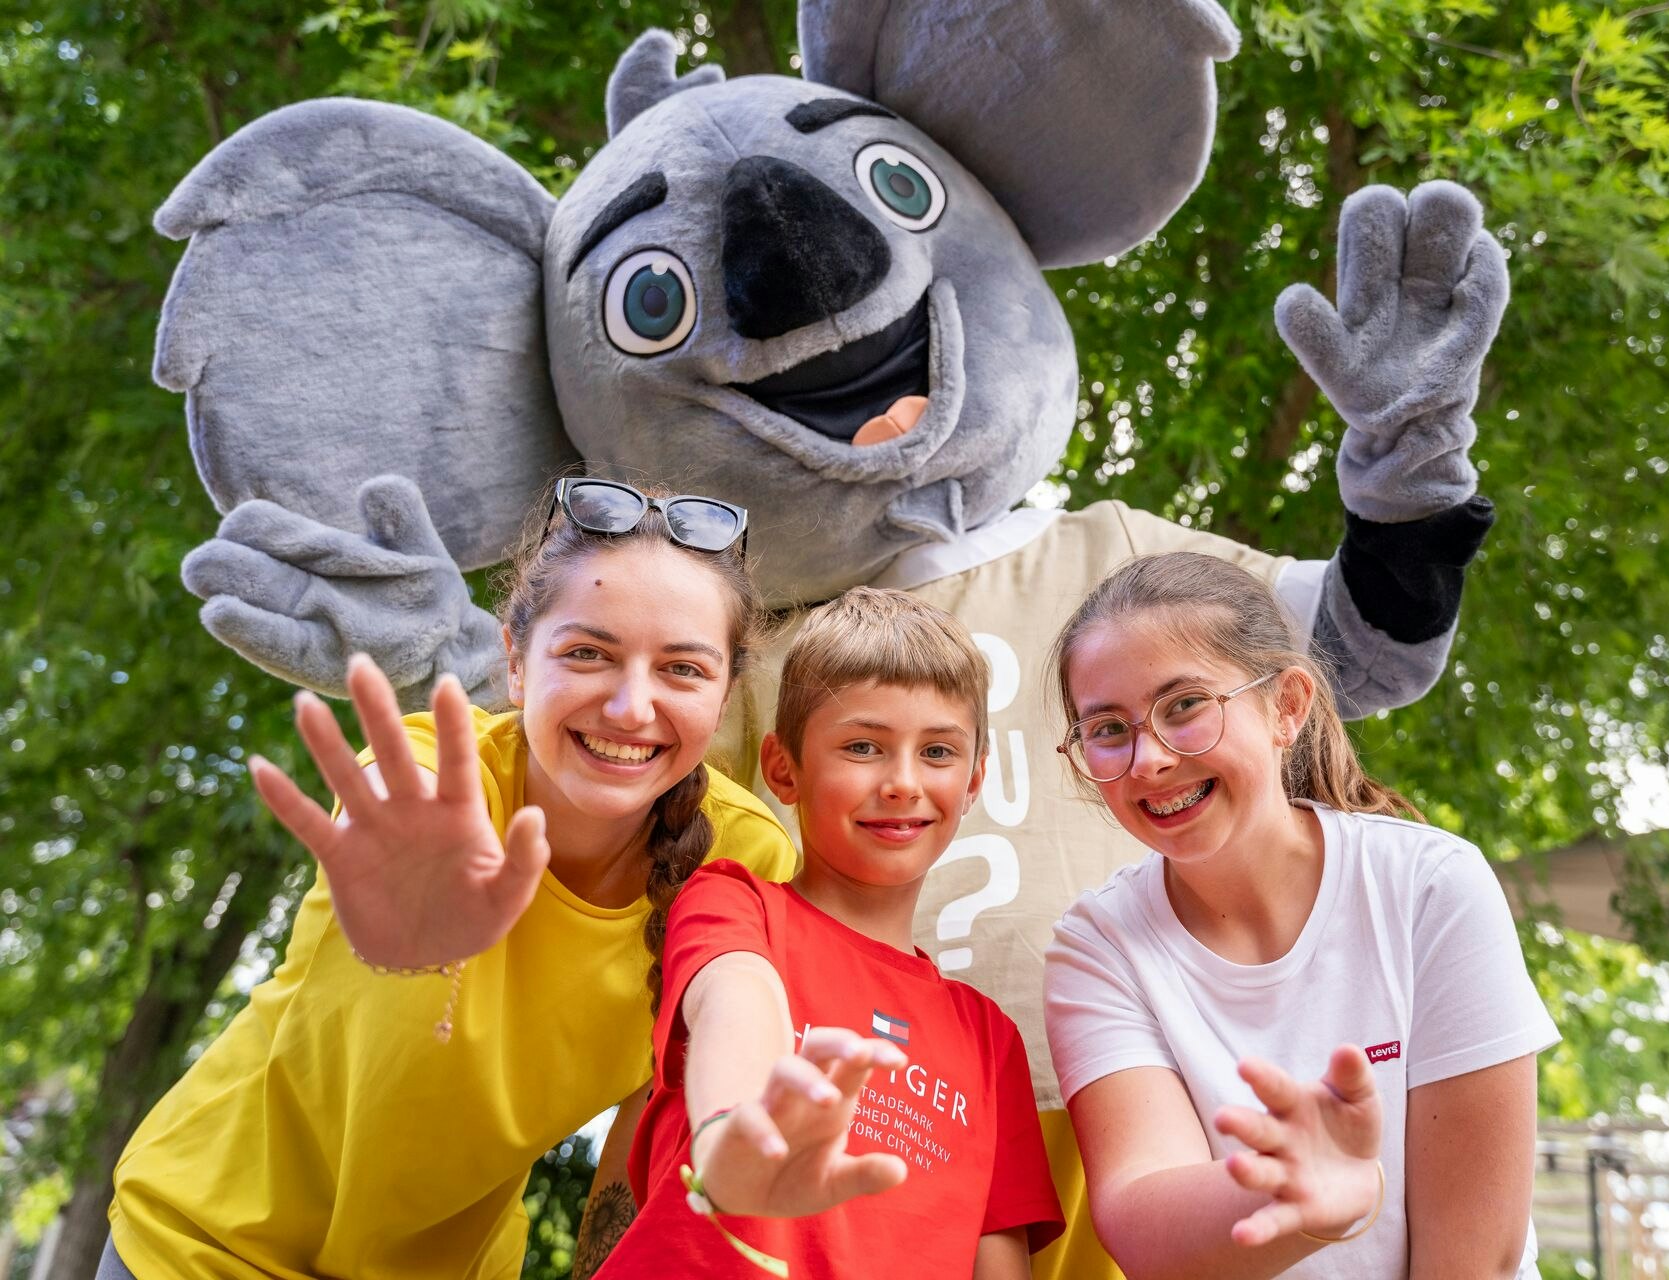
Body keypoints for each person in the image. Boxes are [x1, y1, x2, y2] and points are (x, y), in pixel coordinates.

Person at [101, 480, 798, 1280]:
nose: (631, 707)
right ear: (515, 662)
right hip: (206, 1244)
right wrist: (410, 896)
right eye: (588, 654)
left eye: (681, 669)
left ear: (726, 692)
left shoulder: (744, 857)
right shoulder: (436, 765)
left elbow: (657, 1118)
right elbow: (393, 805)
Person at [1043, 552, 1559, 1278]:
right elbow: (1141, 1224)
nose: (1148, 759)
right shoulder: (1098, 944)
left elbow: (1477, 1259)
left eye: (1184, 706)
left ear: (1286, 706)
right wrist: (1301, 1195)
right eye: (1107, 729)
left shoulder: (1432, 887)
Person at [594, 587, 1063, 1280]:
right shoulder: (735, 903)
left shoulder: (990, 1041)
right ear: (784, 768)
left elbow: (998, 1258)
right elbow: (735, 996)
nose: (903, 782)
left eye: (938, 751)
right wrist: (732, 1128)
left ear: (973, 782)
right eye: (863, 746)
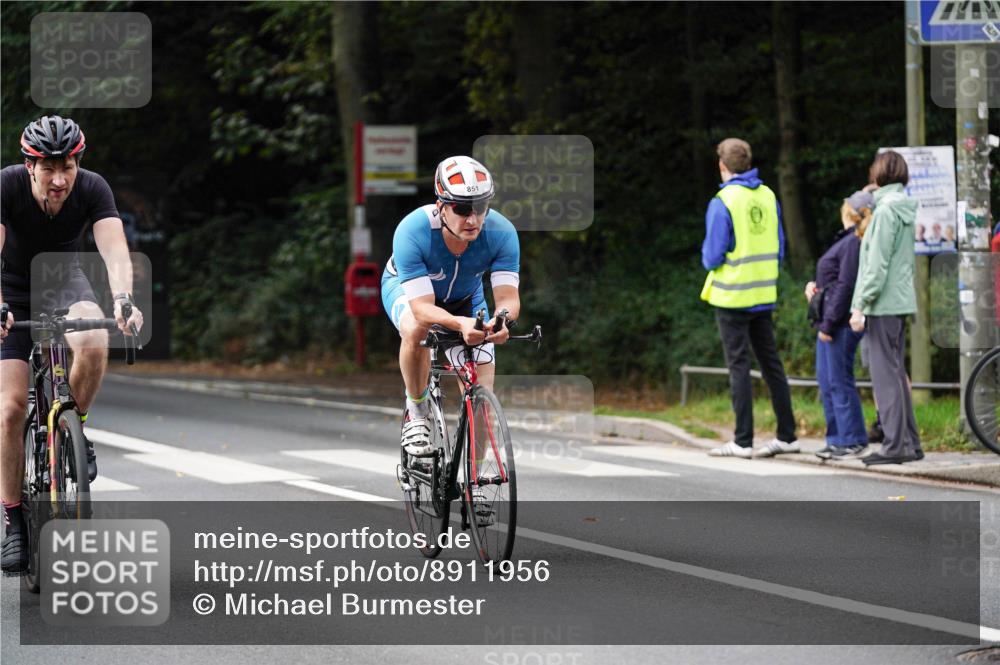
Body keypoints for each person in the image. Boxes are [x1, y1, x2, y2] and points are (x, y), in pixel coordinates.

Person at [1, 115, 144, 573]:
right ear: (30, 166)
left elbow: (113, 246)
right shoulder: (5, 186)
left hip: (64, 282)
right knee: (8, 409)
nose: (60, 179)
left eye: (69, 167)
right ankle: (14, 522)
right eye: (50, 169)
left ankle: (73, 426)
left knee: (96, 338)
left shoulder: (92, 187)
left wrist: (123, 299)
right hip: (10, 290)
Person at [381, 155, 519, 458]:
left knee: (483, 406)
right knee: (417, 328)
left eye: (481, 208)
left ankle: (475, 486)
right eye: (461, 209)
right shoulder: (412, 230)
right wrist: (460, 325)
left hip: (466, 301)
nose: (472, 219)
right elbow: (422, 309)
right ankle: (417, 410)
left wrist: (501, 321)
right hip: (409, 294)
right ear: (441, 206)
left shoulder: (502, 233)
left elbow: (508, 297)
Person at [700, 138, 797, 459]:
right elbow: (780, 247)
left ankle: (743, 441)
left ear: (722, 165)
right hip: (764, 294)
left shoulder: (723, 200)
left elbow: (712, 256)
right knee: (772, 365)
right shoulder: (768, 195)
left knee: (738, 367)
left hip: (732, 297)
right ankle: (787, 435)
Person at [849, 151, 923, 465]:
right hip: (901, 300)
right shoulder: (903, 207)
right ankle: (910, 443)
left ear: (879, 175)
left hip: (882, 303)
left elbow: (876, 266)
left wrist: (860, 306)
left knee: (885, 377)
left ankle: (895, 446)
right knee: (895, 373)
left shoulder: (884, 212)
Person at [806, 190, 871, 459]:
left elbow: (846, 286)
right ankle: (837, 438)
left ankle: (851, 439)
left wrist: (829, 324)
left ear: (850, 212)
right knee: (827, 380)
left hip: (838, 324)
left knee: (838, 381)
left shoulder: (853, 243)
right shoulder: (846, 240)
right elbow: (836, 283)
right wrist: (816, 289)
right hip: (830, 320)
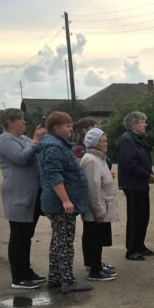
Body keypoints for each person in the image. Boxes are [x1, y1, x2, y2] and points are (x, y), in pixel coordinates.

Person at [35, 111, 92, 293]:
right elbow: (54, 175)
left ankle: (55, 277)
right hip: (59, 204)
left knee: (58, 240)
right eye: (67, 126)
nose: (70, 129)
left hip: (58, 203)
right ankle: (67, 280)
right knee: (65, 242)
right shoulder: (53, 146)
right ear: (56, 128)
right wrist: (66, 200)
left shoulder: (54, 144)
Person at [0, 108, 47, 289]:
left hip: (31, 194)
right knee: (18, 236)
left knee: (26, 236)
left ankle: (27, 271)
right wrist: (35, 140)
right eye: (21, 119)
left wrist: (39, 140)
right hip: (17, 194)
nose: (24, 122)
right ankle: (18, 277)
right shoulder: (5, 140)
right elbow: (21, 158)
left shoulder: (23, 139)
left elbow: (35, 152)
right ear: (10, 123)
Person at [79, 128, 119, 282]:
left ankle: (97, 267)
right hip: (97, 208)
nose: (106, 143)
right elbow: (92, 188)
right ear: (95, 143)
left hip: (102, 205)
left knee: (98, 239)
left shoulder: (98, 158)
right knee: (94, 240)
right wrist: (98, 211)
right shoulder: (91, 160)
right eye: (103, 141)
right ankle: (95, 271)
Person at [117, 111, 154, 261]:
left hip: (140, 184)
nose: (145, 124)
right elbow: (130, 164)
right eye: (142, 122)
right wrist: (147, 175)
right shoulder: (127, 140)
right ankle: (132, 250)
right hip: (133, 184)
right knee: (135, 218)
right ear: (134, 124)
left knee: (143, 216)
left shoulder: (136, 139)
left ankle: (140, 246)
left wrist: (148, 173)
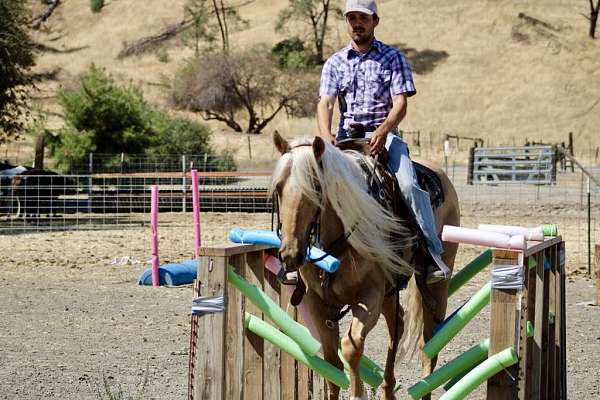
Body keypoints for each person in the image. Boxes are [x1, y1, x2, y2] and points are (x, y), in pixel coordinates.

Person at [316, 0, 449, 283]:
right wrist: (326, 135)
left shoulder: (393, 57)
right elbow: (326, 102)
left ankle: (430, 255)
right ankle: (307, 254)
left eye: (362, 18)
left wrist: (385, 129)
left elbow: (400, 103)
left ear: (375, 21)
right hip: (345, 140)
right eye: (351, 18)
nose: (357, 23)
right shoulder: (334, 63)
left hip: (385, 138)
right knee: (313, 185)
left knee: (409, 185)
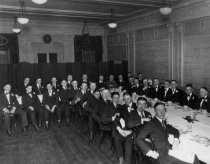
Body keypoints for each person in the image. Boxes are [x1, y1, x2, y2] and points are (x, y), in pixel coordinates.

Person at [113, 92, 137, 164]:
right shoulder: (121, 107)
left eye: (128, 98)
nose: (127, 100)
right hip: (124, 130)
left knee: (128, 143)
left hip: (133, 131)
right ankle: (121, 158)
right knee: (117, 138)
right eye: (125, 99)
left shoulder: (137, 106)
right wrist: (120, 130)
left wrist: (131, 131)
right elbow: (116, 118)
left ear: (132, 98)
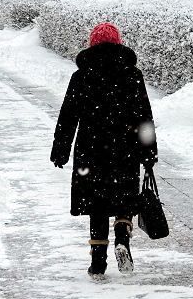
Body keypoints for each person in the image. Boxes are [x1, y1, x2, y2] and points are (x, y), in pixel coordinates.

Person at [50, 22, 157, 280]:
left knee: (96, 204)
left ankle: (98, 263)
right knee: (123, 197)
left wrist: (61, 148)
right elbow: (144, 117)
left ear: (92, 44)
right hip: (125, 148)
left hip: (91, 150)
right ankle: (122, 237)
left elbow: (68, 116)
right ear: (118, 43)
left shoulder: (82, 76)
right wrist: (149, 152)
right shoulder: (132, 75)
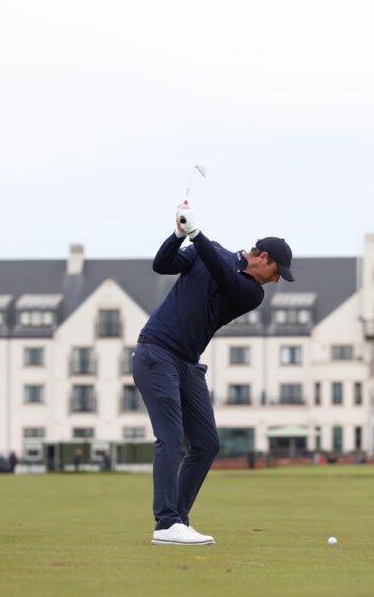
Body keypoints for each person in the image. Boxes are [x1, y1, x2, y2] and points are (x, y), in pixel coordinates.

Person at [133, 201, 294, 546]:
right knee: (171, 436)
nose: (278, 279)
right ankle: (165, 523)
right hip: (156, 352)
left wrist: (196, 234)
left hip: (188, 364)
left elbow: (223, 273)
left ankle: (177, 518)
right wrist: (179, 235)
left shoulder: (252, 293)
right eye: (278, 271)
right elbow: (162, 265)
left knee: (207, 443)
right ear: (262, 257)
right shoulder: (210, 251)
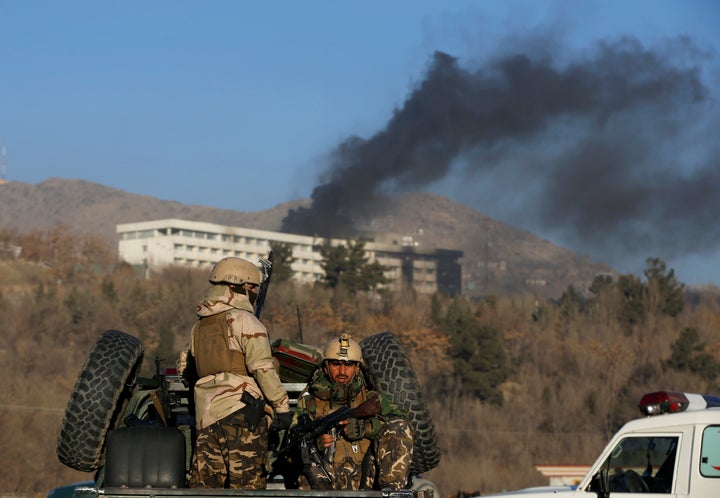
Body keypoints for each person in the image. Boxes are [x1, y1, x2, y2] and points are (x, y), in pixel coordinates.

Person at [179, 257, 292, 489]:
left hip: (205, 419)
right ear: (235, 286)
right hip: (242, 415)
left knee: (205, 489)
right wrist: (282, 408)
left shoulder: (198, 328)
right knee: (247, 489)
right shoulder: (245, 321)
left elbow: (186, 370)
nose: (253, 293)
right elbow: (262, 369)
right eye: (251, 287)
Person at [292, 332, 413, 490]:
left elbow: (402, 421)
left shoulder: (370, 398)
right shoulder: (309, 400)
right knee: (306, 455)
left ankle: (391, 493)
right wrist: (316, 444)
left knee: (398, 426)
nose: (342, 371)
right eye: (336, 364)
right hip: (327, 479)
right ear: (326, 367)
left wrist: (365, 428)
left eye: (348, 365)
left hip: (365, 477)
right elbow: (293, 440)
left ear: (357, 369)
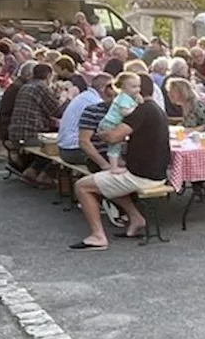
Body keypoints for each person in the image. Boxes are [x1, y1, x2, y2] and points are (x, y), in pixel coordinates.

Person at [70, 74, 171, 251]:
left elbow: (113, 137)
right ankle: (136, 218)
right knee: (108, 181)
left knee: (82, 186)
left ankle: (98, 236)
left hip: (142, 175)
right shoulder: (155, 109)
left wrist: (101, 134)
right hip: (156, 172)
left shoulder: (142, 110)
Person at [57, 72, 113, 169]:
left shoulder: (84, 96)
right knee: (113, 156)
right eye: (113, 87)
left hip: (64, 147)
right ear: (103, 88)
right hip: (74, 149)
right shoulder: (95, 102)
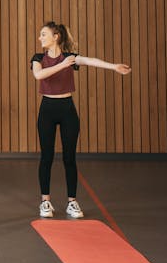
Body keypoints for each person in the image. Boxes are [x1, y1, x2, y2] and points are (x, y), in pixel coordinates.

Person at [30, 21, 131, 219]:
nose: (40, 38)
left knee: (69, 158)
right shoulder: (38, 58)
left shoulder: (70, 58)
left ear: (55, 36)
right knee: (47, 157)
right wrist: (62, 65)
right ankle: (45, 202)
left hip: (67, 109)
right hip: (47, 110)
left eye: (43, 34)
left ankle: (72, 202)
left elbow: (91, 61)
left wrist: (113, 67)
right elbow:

□ □ □ □ □ □ □

## EXERCISE DIRECTIONS
Skipping every picture, transcribe exactly the lines above from the one containing "left shoulder: (82, 76)" through the one containing "left hip: (188, 364)", both included.

## EXERCISE RESULT
left shoulder: (82, 76)
right wrist: (149, 152)
right shoulder: (132, 75)
Body keypoints for each person in the image. Boxes are [x1, y1, x2, y2] and points are (x, y), in pixel coordinates.

Person at [133, 201, 294, 546]:
right knee: (171, 436)
nose: (278, 279)
right ankle: (165, 523)
right hip: (156, 352)
left wrist: (196, 234)
left hip: (188, 364)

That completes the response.